Btw-fraude is schadelijk voor de schatkist en het bonafide bedrijfsleven. Ongewild met btw-fraude in aanraking komen, kan voor problemen zorgen voor de btw-aftrek of voor de toepassing van het nultarief. Dat wil niemand. Wat kun en moet je als oplettend koopman doen om de naheffingslast te voorkomen? Welke zorgvuldigheid en/of onderzoeksplicht kan redelijkerwijs van jou worden verwacht?
Het is deze laatste vraag waar de Belastingkamer van de Hoge Raad op 26 maart 2021 zijn licht heeft (moeten) laten schijnen. In deze column zal ik aangeven welke les daaruit voor de praktijk kan worden getrokken en doe ik ook een oproep tot transparantie.
Kittelcriterium
Wat een ondernemer wist of had moeten weten, het Kittel-criterium (naar het arrest van het HVJEU), dient aan de hand van objectieve elementen te worden vastgesteld.
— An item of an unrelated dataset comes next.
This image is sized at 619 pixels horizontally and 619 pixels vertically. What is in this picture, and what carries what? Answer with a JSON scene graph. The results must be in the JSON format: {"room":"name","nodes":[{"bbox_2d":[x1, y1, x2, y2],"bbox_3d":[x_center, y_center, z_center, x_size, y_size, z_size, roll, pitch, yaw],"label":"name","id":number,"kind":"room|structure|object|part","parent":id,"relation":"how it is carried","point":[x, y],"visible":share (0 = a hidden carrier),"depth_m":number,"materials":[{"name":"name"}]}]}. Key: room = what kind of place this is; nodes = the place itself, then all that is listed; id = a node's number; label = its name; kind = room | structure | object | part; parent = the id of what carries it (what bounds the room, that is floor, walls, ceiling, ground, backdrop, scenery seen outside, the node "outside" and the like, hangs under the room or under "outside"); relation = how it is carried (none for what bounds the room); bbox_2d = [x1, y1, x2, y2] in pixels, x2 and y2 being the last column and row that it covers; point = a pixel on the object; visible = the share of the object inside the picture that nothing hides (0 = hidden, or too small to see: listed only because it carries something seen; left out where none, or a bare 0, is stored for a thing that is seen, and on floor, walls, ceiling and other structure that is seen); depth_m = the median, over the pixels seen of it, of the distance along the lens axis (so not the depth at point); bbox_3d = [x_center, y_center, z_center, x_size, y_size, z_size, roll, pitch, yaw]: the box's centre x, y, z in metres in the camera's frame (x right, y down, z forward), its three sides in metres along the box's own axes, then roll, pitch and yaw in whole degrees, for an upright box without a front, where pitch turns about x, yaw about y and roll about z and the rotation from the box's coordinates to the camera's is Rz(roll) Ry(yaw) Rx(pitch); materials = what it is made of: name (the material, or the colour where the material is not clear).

In januari 2018 werd door de Hoge Raad deze toets in een driestappenplan neergelegd. Volgens de Hoge Raad moet worden vastgesteld:
- hoe de keten van leveringen was ingericht en welke plaats de betrokken ondernemer innam;
- in welke schakel(s) van die keten btw-fraude werd gepleegd en wat die fraude inhield; en
- dat en op welke gronden een ondernemer wist of had moeten weten van die fraude.
Waar moet je op letten?
Op de site van de Belastingdienst prijkt een lijst met vragen en signalen om te voorkomen dat betrokkenheid bij btw-fraude ontstaat.
De Belastingdienst geeft als eerste tip: Ken uw handelsrelatie. Daarbij worden een aantal vragen neergelegd.
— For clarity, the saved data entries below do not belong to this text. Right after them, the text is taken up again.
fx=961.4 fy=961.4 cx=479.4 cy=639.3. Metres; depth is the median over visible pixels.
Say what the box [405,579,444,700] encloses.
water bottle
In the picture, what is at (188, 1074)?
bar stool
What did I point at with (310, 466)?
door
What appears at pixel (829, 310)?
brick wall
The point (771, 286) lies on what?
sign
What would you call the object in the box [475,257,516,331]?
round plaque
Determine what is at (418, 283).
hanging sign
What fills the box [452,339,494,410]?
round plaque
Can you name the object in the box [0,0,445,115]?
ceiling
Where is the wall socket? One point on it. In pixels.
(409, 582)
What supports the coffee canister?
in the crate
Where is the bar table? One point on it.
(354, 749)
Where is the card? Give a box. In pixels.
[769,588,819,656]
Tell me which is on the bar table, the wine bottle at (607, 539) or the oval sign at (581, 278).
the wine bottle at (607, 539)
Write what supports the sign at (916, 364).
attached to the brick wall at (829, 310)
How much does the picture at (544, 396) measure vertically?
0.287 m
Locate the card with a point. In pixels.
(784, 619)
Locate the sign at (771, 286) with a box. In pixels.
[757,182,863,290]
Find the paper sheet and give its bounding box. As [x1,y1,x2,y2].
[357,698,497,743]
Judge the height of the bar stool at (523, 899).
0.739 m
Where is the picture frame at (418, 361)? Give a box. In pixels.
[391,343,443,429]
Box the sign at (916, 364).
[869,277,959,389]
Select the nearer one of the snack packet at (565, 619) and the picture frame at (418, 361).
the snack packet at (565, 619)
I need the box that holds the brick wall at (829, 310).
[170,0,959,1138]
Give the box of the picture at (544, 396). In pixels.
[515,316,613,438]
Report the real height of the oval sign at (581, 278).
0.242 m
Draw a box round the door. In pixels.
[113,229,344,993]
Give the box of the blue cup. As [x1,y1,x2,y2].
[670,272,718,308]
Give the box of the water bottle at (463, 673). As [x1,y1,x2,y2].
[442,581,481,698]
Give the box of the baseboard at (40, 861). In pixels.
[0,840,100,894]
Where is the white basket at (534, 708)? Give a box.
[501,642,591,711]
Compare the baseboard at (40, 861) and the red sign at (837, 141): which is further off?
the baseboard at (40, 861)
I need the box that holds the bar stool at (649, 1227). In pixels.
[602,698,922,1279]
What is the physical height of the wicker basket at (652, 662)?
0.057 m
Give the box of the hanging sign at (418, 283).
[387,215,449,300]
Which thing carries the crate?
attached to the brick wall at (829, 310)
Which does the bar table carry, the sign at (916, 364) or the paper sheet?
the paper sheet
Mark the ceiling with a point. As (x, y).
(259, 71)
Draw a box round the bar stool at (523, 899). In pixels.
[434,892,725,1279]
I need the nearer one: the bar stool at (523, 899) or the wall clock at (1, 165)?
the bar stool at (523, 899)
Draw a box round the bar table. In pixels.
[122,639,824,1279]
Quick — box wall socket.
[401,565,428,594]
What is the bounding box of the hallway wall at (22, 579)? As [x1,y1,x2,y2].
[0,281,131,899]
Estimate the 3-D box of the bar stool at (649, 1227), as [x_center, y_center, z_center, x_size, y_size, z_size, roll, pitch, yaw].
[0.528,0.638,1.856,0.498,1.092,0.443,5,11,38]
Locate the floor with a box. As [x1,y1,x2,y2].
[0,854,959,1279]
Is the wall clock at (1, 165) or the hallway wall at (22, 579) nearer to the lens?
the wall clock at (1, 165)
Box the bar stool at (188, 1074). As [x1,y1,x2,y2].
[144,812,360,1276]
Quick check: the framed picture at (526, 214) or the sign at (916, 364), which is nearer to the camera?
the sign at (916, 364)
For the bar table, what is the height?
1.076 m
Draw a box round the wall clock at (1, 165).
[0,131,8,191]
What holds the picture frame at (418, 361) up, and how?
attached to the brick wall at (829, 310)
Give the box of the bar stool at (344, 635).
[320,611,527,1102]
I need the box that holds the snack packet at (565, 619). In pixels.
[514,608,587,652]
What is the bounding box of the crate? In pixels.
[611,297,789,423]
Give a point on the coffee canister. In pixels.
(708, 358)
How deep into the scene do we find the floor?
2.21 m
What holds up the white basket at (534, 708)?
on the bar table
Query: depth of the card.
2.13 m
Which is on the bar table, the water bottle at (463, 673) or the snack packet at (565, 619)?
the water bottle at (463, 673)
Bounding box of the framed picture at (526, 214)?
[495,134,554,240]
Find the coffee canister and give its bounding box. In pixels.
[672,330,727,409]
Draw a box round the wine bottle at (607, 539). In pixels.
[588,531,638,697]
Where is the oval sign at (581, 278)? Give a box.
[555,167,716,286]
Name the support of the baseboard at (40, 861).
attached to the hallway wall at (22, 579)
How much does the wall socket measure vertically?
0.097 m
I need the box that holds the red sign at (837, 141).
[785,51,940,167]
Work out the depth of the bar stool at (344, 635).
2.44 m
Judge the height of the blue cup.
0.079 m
- Zijn de overgelegde papieren echt?
- Staat het bedrijf ingeschreven bij de Kamer van Koophandel?
- Wat is de geschiedenis van het bedrijf?
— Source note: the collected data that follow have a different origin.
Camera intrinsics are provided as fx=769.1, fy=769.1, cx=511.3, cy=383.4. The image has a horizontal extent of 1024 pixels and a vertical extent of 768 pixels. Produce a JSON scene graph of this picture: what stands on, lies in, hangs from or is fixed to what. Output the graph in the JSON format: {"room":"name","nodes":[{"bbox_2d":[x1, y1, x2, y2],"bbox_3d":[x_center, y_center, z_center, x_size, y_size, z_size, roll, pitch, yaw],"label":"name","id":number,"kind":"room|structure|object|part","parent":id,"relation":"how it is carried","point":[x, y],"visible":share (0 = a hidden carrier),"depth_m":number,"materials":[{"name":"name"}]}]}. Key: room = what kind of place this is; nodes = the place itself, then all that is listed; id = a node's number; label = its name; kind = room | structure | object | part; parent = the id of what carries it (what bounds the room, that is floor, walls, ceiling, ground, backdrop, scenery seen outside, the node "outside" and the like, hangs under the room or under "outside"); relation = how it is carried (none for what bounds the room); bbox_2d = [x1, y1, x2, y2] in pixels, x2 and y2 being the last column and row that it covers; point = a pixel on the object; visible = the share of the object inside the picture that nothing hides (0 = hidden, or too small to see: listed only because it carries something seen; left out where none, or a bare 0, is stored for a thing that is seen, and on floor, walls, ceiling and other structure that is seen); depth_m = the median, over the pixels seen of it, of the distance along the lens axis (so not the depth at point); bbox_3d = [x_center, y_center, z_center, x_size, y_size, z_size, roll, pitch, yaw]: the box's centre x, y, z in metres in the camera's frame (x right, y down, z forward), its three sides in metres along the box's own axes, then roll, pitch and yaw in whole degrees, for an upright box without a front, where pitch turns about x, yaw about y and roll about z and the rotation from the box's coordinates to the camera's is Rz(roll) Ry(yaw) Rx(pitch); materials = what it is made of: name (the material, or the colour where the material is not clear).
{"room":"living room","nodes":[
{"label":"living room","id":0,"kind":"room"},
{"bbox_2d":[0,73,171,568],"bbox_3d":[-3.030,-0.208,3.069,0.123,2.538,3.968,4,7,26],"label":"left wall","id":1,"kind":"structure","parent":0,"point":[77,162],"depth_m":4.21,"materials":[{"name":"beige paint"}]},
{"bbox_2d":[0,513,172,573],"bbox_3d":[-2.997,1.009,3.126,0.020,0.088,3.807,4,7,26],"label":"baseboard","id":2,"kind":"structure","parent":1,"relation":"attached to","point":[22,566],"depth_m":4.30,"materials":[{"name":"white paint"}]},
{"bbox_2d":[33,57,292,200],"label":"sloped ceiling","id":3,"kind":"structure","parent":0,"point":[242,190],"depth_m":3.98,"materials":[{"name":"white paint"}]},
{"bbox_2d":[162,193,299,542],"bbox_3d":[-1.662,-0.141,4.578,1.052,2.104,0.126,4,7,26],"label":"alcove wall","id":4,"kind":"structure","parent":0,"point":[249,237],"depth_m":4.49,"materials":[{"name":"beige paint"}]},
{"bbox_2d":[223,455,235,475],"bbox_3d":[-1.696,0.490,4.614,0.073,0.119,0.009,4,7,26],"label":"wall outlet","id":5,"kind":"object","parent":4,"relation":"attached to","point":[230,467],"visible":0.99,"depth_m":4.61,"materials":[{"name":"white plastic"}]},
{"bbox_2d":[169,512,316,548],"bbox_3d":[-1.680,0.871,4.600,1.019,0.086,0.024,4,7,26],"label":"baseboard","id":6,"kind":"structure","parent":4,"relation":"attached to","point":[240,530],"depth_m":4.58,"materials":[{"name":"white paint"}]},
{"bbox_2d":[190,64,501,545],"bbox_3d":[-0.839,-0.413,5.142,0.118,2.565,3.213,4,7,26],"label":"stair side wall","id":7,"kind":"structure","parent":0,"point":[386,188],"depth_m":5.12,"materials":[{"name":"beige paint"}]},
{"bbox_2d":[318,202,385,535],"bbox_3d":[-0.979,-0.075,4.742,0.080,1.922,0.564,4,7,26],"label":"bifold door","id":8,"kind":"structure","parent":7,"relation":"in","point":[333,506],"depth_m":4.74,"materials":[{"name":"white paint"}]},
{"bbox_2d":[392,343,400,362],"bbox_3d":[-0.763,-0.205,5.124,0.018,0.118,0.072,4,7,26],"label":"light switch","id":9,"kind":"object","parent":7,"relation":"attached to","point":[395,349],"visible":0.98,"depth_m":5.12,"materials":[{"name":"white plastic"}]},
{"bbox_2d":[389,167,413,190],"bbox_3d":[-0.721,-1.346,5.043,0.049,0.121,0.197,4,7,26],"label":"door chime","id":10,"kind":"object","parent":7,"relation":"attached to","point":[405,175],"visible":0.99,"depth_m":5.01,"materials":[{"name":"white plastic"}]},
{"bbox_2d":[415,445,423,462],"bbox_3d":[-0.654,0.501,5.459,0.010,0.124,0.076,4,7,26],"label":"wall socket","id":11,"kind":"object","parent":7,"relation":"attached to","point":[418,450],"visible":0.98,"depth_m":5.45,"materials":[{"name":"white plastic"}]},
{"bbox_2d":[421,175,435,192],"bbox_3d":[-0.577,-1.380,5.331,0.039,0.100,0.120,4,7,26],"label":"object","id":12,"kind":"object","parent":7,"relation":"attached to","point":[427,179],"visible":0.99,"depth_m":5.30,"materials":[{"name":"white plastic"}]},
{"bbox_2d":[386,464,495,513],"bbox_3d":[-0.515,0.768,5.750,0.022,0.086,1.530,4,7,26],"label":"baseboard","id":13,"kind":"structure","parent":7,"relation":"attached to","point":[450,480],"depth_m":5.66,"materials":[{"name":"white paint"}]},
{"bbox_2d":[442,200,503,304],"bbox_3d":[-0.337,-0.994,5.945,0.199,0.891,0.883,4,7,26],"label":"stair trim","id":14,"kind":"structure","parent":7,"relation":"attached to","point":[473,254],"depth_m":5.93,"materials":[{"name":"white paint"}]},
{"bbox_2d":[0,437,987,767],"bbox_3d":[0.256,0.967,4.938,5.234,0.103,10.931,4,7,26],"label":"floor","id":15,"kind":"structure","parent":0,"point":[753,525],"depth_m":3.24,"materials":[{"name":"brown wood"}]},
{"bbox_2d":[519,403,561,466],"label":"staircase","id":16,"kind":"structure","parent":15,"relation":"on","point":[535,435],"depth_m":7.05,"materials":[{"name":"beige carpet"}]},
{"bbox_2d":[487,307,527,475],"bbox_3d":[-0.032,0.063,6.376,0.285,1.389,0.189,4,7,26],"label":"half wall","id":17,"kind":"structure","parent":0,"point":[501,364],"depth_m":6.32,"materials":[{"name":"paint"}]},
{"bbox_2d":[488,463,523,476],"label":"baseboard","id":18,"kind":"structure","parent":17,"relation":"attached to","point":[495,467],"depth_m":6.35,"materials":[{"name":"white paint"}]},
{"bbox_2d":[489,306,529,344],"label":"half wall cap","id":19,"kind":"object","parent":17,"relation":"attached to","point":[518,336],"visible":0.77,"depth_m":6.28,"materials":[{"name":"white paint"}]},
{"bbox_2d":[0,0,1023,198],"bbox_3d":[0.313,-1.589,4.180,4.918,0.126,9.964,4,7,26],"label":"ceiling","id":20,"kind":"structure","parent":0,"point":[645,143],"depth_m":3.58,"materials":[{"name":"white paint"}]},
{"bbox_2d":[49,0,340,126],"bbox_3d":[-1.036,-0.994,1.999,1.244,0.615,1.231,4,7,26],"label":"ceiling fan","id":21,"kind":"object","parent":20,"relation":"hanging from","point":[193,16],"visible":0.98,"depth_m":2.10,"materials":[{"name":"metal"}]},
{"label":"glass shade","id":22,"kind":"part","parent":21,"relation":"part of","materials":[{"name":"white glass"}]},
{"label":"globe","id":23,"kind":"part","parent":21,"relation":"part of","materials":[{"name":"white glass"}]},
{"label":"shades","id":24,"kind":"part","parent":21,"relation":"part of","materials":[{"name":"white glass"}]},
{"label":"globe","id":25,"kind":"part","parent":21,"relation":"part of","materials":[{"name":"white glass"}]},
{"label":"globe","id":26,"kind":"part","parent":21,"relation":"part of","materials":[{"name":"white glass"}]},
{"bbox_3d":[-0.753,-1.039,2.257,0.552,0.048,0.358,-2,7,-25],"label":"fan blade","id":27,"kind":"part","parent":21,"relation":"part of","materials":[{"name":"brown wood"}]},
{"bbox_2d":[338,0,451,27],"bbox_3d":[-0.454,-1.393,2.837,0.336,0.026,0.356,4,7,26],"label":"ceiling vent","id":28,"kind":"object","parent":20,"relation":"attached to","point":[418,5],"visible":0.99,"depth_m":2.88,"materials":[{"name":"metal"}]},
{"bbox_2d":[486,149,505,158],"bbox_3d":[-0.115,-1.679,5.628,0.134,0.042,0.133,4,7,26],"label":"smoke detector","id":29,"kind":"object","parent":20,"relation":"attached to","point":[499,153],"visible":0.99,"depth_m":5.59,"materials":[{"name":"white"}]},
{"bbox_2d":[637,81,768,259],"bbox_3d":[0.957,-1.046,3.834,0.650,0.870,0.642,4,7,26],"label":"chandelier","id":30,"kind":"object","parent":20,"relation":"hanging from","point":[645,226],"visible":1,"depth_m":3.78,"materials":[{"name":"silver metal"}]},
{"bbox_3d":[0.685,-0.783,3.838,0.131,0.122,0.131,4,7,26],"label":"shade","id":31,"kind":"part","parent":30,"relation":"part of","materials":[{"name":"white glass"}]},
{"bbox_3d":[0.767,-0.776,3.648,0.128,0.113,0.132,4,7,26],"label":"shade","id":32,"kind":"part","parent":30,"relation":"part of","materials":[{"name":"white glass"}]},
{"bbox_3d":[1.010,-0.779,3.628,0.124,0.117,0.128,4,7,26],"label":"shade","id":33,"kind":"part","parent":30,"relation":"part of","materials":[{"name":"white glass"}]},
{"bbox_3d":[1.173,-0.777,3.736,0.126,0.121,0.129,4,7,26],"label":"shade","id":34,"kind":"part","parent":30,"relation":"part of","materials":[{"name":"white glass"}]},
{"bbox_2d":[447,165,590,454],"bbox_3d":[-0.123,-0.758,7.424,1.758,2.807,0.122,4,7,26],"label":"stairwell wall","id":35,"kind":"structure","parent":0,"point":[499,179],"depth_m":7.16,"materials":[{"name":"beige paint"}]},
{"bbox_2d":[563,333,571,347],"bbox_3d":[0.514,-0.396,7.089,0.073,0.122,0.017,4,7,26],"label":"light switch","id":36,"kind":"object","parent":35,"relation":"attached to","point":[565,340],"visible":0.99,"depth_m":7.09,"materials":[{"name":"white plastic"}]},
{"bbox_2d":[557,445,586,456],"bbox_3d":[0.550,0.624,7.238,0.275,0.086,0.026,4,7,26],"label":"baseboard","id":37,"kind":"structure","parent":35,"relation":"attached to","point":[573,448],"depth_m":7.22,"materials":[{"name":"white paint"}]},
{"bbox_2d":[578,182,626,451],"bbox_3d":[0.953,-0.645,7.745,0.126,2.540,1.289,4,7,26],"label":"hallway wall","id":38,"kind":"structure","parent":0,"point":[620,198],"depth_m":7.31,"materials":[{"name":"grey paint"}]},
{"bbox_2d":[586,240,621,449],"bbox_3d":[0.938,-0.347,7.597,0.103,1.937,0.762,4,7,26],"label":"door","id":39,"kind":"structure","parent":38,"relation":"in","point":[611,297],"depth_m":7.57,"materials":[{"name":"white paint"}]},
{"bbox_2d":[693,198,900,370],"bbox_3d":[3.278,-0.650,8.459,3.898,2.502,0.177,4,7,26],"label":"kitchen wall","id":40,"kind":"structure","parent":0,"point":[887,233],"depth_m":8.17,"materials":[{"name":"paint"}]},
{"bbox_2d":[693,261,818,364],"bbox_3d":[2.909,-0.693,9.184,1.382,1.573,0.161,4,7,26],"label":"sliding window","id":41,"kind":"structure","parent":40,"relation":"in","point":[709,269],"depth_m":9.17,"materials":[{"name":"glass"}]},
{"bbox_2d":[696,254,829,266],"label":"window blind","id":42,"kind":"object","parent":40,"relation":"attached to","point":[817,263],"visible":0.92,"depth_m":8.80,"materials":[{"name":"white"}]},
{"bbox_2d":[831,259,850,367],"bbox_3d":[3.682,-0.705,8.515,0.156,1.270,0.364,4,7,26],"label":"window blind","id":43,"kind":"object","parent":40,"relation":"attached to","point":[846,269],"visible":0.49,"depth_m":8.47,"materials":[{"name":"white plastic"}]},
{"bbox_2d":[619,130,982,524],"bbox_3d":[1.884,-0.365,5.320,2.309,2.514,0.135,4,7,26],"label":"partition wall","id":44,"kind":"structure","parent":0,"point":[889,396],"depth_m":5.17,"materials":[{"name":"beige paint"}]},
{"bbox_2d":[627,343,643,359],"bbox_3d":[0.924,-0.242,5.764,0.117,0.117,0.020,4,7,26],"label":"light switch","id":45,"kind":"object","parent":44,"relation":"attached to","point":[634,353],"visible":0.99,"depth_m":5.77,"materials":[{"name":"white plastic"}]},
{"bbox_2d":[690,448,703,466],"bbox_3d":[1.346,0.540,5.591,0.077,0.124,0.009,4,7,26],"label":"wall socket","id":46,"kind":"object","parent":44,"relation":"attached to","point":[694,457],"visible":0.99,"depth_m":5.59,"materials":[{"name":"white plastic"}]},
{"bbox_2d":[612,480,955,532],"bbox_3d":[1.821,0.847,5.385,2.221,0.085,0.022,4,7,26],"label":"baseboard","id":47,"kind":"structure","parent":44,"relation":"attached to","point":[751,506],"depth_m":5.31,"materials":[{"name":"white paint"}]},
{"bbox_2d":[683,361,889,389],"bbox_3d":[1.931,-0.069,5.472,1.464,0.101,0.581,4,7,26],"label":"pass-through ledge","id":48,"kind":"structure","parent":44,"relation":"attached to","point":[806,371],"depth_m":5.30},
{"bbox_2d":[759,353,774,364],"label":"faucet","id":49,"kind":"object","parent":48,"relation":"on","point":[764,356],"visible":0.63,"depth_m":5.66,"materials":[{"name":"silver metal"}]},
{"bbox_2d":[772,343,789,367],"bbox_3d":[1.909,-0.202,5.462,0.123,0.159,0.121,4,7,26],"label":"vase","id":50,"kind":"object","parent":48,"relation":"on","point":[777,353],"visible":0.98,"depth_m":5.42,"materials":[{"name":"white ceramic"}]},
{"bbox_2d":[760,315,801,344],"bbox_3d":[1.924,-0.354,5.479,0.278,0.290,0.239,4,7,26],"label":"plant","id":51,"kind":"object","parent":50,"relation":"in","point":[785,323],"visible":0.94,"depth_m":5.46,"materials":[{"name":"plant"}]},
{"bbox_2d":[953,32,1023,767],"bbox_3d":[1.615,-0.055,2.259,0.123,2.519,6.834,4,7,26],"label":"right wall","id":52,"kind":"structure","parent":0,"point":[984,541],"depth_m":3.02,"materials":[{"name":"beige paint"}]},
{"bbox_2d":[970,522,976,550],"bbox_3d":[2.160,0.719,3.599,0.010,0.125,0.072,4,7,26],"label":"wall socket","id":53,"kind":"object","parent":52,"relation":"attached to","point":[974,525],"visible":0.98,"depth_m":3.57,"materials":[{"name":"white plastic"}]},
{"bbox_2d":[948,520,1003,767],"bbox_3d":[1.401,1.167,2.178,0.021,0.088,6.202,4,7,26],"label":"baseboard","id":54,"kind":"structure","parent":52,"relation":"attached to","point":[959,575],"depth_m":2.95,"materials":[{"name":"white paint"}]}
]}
- Check het btw-identificatienummer.
- Is het fysieke bedrijfsadres van uw leverancier of afnemer bekend?
- Zijn de facturen van uw leverancier of uw afnemer in orde? Kijk naar de factuureisen
Daarnaast gelden de volgende signalen:
- de prijs is opvallend laag
- er klopt iets niet op de factuur of er ontbreekt iets essentieels (bijvoorbeeld het telefoonnummer of het adres)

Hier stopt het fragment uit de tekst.